▶ _What the task asks_
Please set down every line of the material below, word for word and in the same order.
Content starts
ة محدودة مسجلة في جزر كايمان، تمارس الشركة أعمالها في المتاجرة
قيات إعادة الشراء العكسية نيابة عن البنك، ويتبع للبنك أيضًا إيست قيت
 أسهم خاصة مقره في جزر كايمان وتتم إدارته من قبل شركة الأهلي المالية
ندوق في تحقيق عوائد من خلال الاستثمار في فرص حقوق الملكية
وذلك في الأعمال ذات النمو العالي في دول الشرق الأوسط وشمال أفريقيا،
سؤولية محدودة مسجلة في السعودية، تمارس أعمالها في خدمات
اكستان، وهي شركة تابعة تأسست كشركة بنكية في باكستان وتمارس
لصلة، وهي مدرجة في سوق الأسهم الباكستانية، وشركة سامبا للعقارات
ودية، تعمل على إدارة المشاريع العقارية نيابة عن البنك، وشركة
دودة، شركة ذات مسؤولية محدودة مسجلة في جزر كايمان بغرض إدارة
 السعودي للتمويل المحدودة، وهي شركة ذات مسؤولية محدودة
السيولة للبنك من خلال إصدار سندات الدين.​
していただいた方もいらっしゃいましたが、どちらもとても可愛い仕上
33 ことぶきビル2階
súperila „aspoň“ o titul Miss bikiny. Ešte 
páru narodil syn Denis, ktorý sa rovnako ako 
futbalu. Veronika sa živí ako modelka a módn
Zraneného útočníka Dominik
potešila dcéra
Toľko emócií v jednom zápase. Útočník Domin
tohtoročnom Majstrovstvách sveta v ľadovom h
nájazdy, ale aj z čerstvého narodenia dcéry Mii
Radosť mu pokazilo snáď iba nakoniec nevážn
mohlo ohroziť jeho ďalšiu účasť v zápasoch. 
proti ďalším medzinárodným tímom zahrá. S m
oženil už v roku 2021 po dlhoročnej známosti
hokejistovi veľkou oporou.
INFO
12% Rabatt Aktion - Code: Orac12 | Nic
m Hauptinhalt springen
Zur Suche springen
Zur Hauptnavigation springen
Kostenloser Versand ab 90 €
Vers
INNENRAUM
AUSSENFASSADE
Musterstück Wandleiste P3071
Content ends
▶ _Exercise result_
ة محدودة مسجلة في جزر كايمان، تمارس الشركة أعمالها في المتاجرة
قيات إعادة الشراء العكسية نيابة عن البنك، ويتبع للبنك أيضًا إيست قيت
 أسهم خاصة مقره في جزر كايمان وتتم إدارته من قبل شركة الأهلي المالية
ندوق في تحقيق عوائد من خلال الاستثمار في فرص حقوق الملكية
وذلك في الأعمال ذات النمو العالي في دول الشرق الأوسط وشمال أفريقيا،
سؤولية محدودة مسجلة في السعودية، تمارس أعمالها في خدمات
اكستان، وهي شركة تابعة تأسست كشركة بنكية في باكستان وتمارس
لصلة، وهي مدرجة في سوق الأسهم الباكستانية، وشركة سامبا للعقارات
ودية، تعمل على إدارة المشاريع العقارية نيابة عن البنك، وشركة
دودة، شركة ذات مسؤولية محدودة مسجلة في جزر كايمان بغرض إدارة
 السعودي للتمويل المحدودة، وهي شركة ذات مسؤولية محدودة
السيولة للبنك من خلال إصدار سندات الدين.​
していただいた方もいらっしゃいましたが、どちらもとても可愛い仕上
33 ことぶきビル2階
súperila „aspoň“ o titul Miss bikiny. Ešte 
páru narodil syn Denis, ktorý sa rovnako ako 
futbalu. Veronika sa živí ako modelka a módn
Zraneného útočníka Dominik
potešila dcéra
Toľko emócií v jednom zápase. Útočník Domin
tohtoročnom Majstrovstvách sveta v ľadovom h
nájazdy, ale aj z čerstvého narodenia dcéry Mii
Radosť mu pokazilo snáď iba nakoniec nevážn
mohlo ohroziť jeho ďalšiu účasť v zápasoch. 
proti ďalším medzinárodným tímom zahrá. S m
oženil už v roku 2021 po dlhoročnej známosti
hokejistovi veľkou oporou.
INFO
12% Rabatt Aktion - Code: Orac12 | Nic
m Hauptinhalt springen
Zur Suche springen
Zur Hauptnavigation springen
Kostenloser Versand ab 90 €
Vers
INNENRAUM
AUSSENFASSADE
Musterstück Wandleiste P3071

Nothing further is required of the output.